Applying rainfall ensembles to explore hydrological uncertainty

Yetemen Ö.

The 23rd International Congress on Modelling and Simulation (MODSIM 2019), Canberra, Australia, 1 - 06 December 2019, pp.1070-1076

  • Publication Type: Conference Paper / Full Text
  • Doi Number: 10.36334/modsim.2019.k14.kumari2
  • City: Canberra
  • Country: Australia
  • Page Numbers: pp.1070-1076
  • Istanbul Technical University Affiliated: Yes


The widespread presence of spatial and temporal variability in rainfall is well known. However, this variability can not be captured by point gauge measurements alone. An accurate representation of this variability is crucial for hydrological and meteorological applications. Precipitation information is an essential input for all hydrological models, but can be especially challenging in regions where no or very few rain gauge stations are established. Moreover, the uncertainties involved in these rainfall inputs are usually not considered or ignored in the hydrological simulations. Uncertainty in precipitation input arising from errors in spatial representation, measurement or estimation accuracy, can create uncertainty in the streamflow estimation. In such cases, the use of high resolution rainfall ensembles can play crucial role in modelling the rainfall-runoff relationships, particularly for high flows or flash floods. This study aims to characterise the hydrological uncertainty involved in the high flow simulations using rainfall-runoff models.
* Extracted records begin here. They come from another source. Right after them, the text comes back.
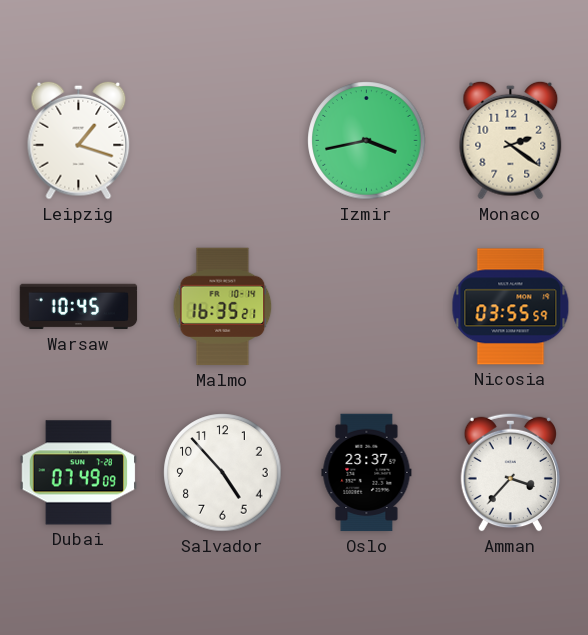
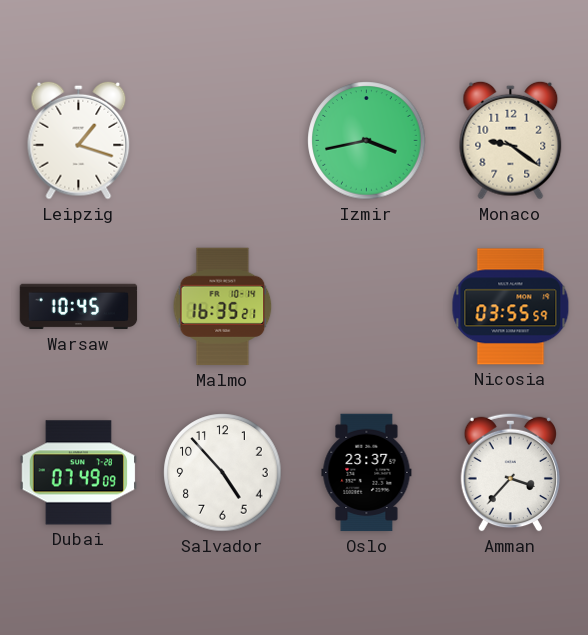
Monaco: 2:21 -> 9:21
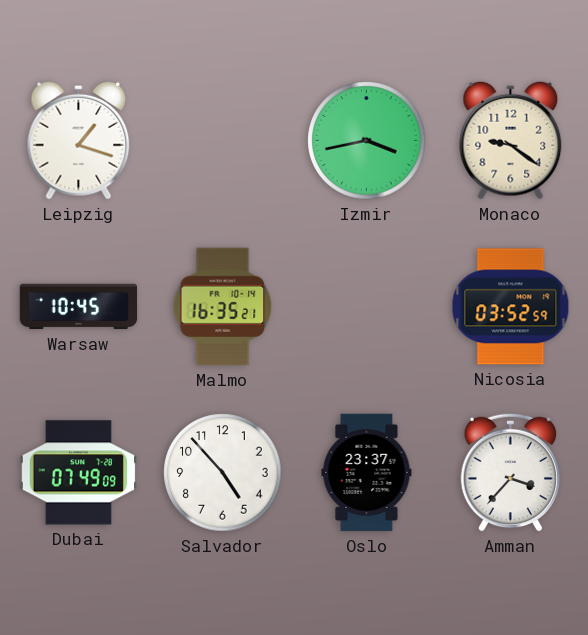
Nicosia: 03:55 -> 03:52
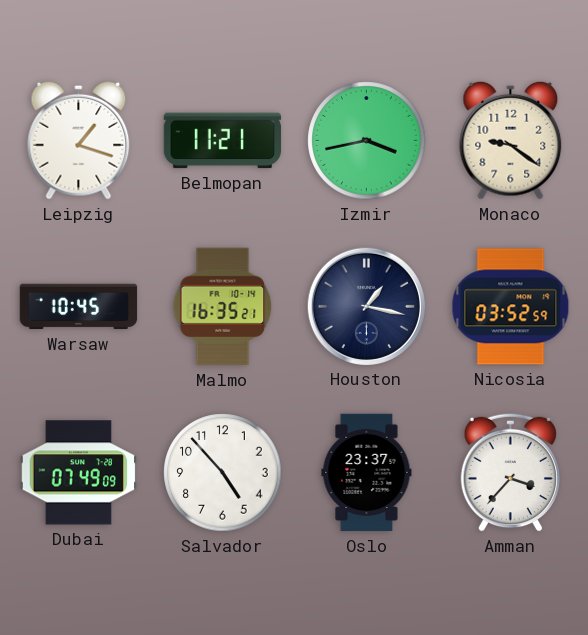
Belmopan: none -> 11:21
Houston: none -> 1:17
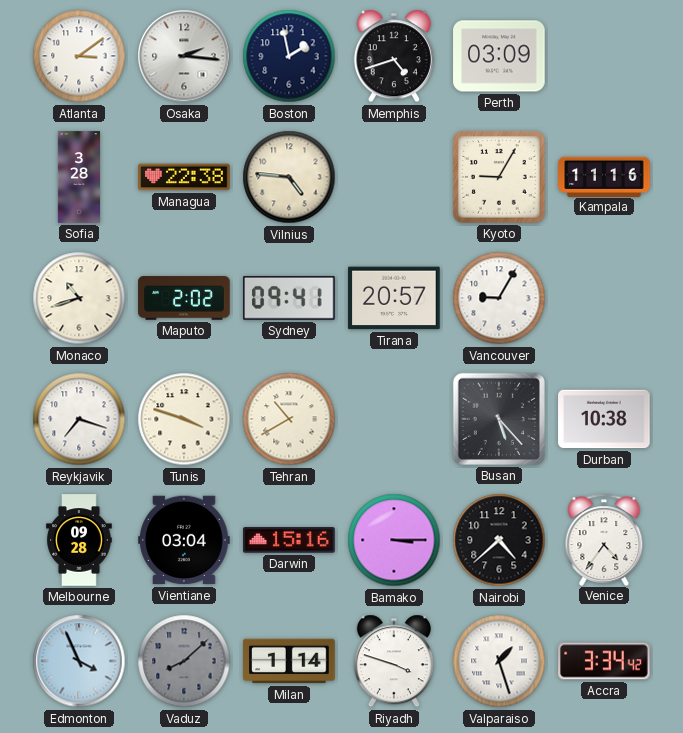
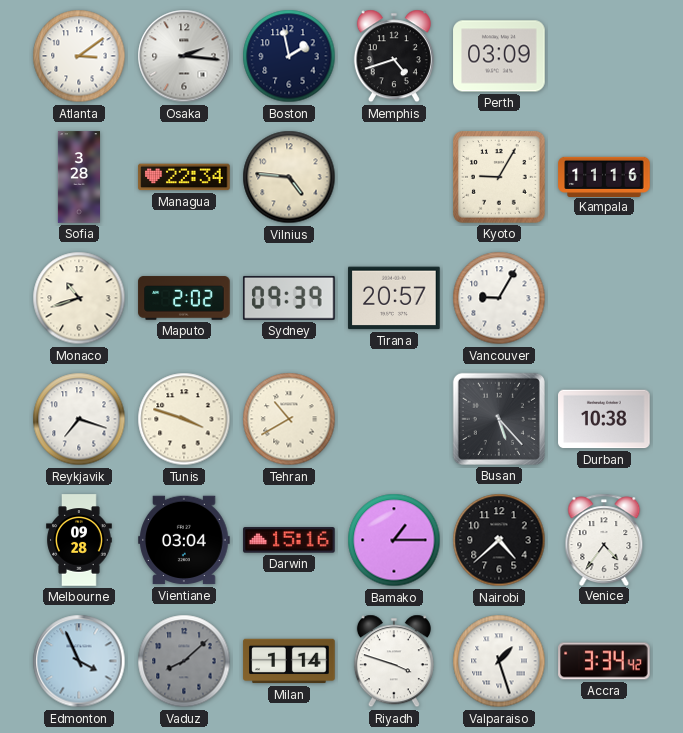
Managua: 22:38 -> 22:34
Sydney: 09:41 -> 09:39
Bamako: 3:15 -> 1:15
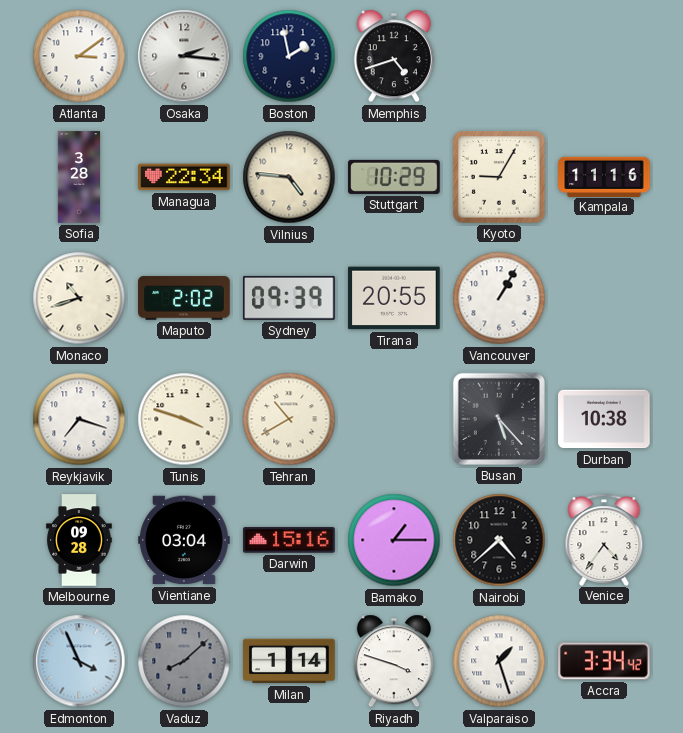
Perth: 03:09 -> none
Stuttgart: none -> 10:29
Tirana: 20:57 -> 20:55
Vancouver: 9:05 -> 1:05
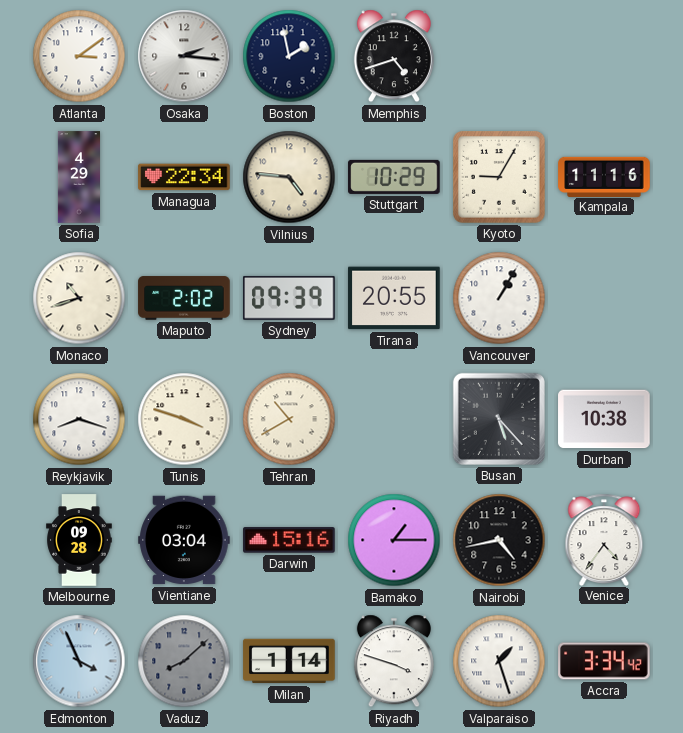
Sofia: 3:28 -> 4:29
Reykjavik: 7:18 -> 8:18
Nairobi: 4:38 -> 4:43
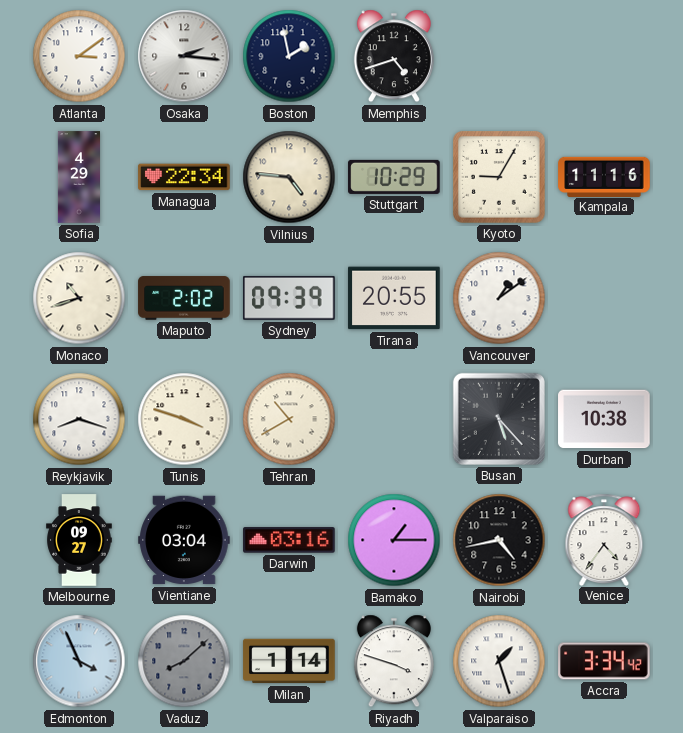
Vancouver: 1:05 -> 1:09
Melbourne: 09:28 -> 09:27
Darwin: 15:16 -> 03:16
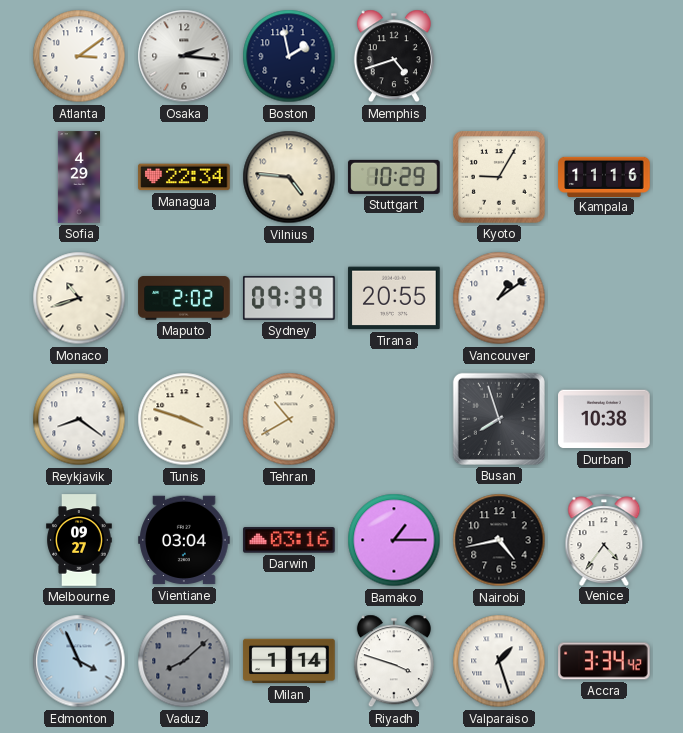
Reykjavik: 8:18 -> 8:21
Busan: 5:23 -> 7:57
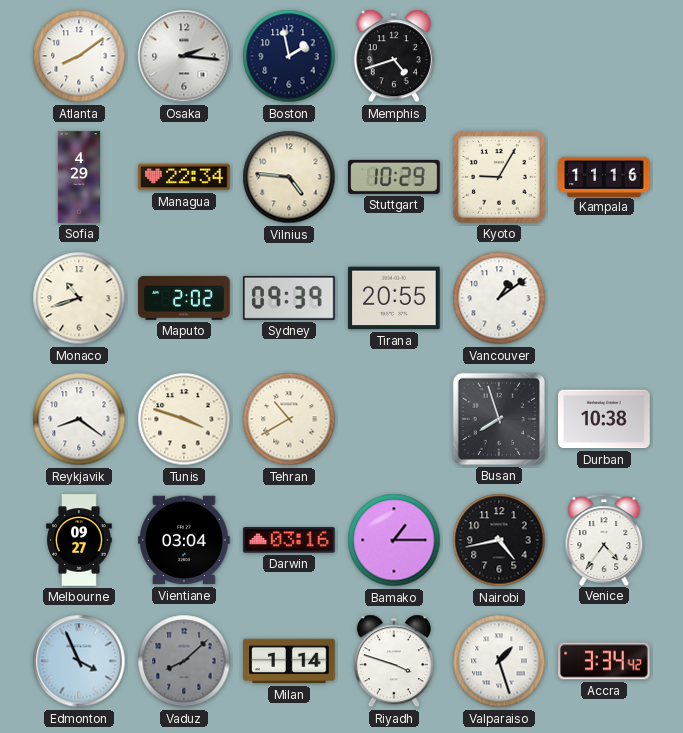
Atlanta: 3:09 -> 8:09
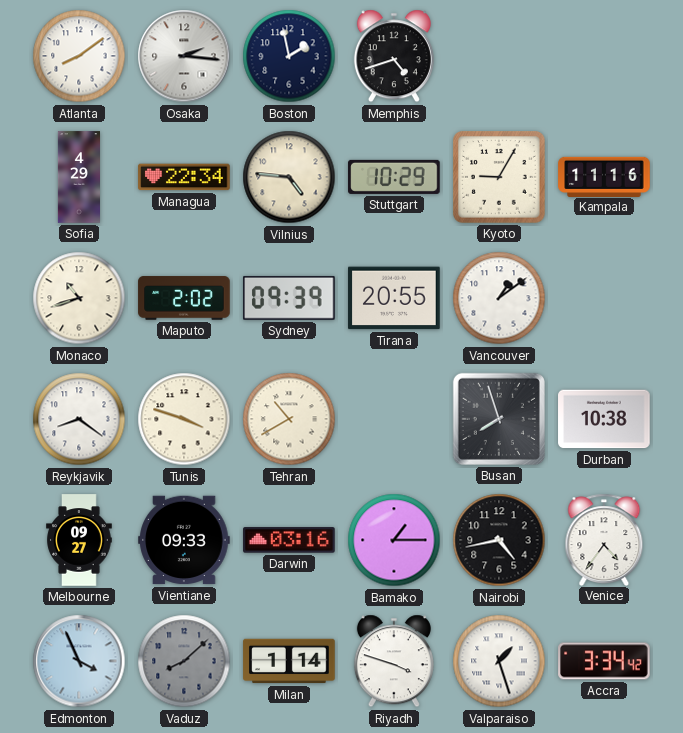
Vientiane: 03:04 -> 09:33
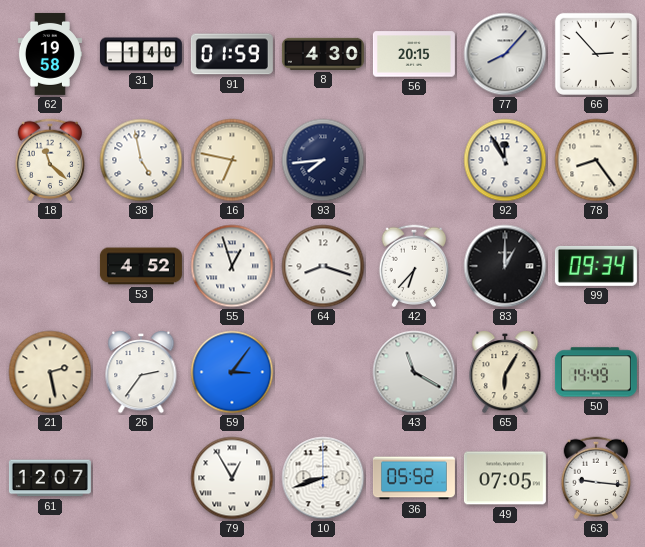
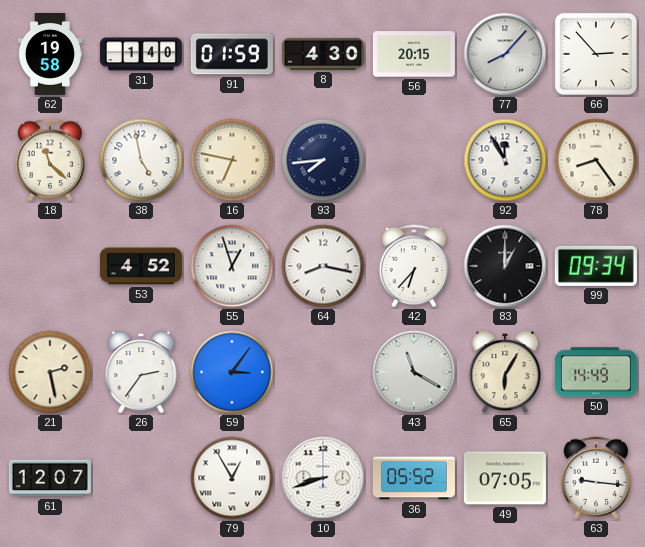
64: 8:18 -> 8:17
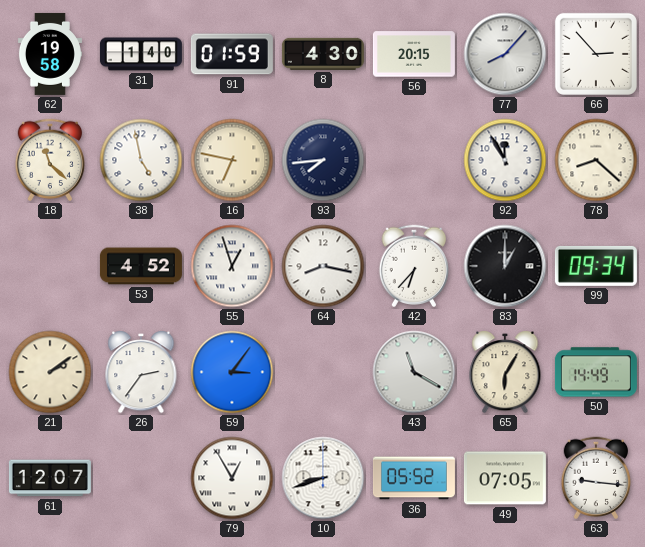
78: 8:24 -> 8:22
21: 2:28 -> 2:09
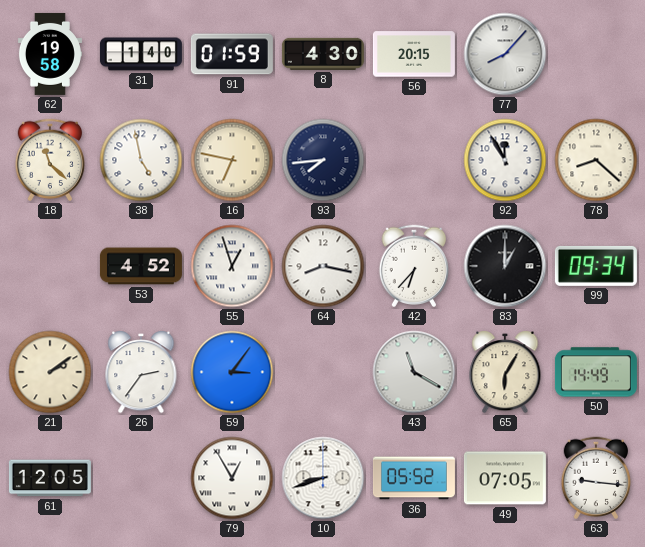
66: 2:53 -> none
61: 12:07 -> 12:05
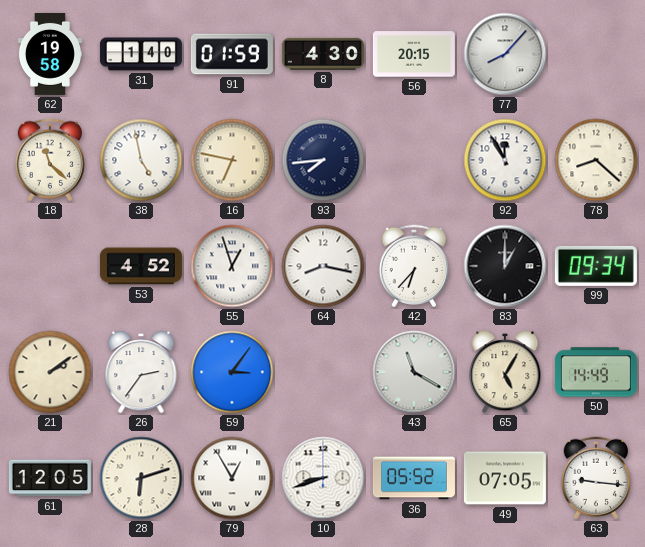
65: 6:05 -> 5:05
28: none -> 6:12
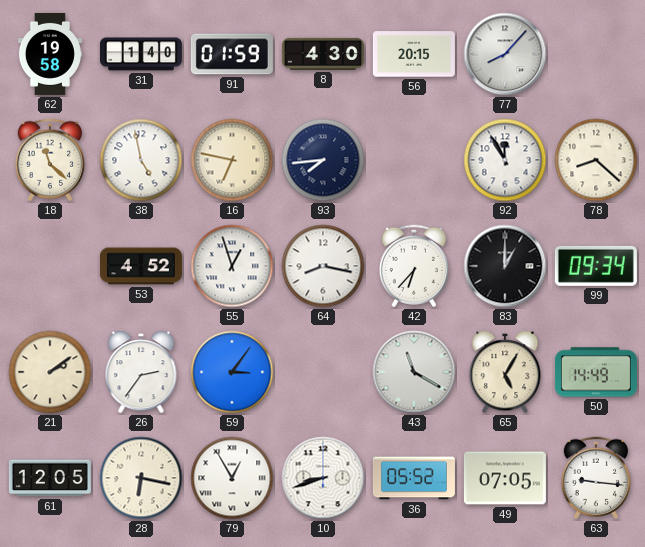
28: 6:12 -> 6:17
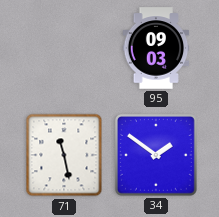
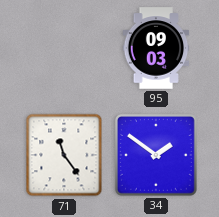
71: 11:28 -> 11:24
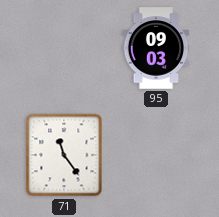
34: 1:51 -> none
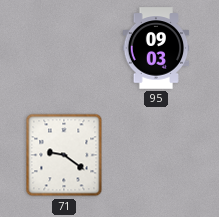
71: 11:24 -> 9:21
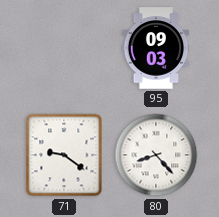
80: none -> 8:23
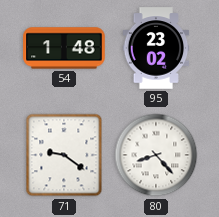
54: none -> 1:48
95: 09:03 -> 23:02
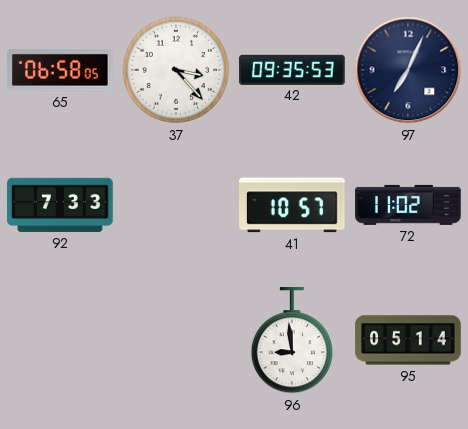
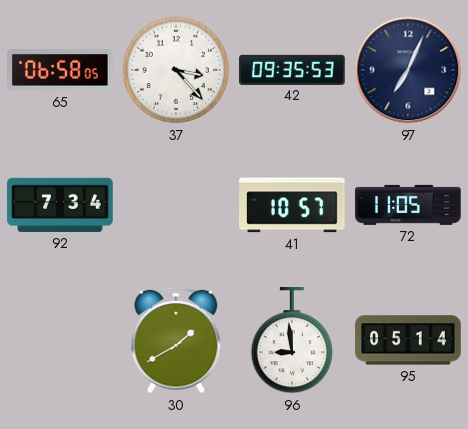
92: 7:33 -> 7:34
72: 11:02 -> 11:05
30: none -> 1:40
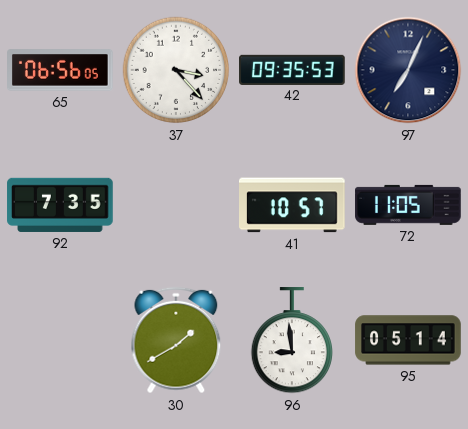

This study focuses on characterising uncertainty in rainfall-runoff model outputs through the application of ensemble precipitation estimates. We demonstrate the results for selected events in the Macleay River Basin using a simple rainfall-runoff model. The basin is situated in the New South Wales (NSW), mid-north coast of Australia and is prone to flash floods. Historically, flooding in the lower Macleay Valley occurs at every 2 or 3 years, and the largest floods have occurrence interval of 100 years. We also explored the response of basin area on this uncertainty and the cascading of this uncertainty from upstream to downstream of the basin.

The GR4H model, which is an hourly implementation of GR4J, is merged with Muskingum Routing in this study. We used GPM (Global Precipitation Mission) precipitation data at 10km x 10km spatial resolution further downscaled to 2km x 2km spatial resolution for three years (2015-2017). Further, radar data along with the GPM precipitation is used to create 50 member ensemble rainfall estimates at 2km x 2km spatial and hourly temporal resolution. In order to analyse the impact of rainfall uncertainty on streamflow we selected some of the high flows events. The three sub-basins having an area between 377-860 km2 along with the Macleay Basin (~8,000 km2 ) is used to run the simulations. Further, we compared and contrasted the runoff generated at the outlet by grid-wise simulations, basin averaged simulation, and simulations from ensemble rainfall as input with the observed streamflow.

The results show that the grid-wise streamflow generation are comparatively better in capturing the peak flow events in the Macleay Basin and sub-basins than the basin-wise streamflow output probably due to the use of the same parameter throughout the simulations, lower averaged streamflow at each sub-basins, and more amount of overall losses at the basin scale. The observed peak flow is within the range of streamflow simulated using ensemble rainfall for all the basins.

The application of interest to this study is the use of ensemble precipitation forecasts to generate ensemble streamflow forecasts. This study shows that the rainfall-runoff modelling with ensemble precipitation inputs can considerably reduce the amount of uncertainty in simulation results, particularly in data-sparce regions.